How to complete this task: The answer should be an exact copy of the data.
*** Provided records ***
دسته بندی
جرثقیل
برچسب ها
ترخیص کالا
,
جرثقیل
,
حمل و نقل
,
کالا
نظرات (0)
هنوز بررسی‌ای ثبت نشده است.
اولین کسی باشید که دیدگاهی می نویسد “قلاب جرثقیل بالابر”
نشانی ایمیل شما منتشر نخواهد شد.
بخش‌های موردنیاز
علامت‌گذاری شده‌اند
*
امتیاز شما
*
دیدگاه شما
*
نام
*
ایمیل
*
*** End of Provided records ***
Solution to the exercise:
دسته بندی
جرثقیل
برچسب ها
ترخیص کالا
,
جرثقیل
,
حمل و نقل
,
کالا
نظرات (0)
هنوز بررسی‌ای ثبت نشده است.
اولین کسی باشید که دیدگاهی می نویسد “قلاب جرثقیل بالابر”
نشانی ایمیل شما منتشر نخواهد شد.
بخش‌های موردنیاز
علامت‌گذاری شده‌اند
*
امتیاز شما
*
دیدگاه شما
*
نام
*
ایمیل
*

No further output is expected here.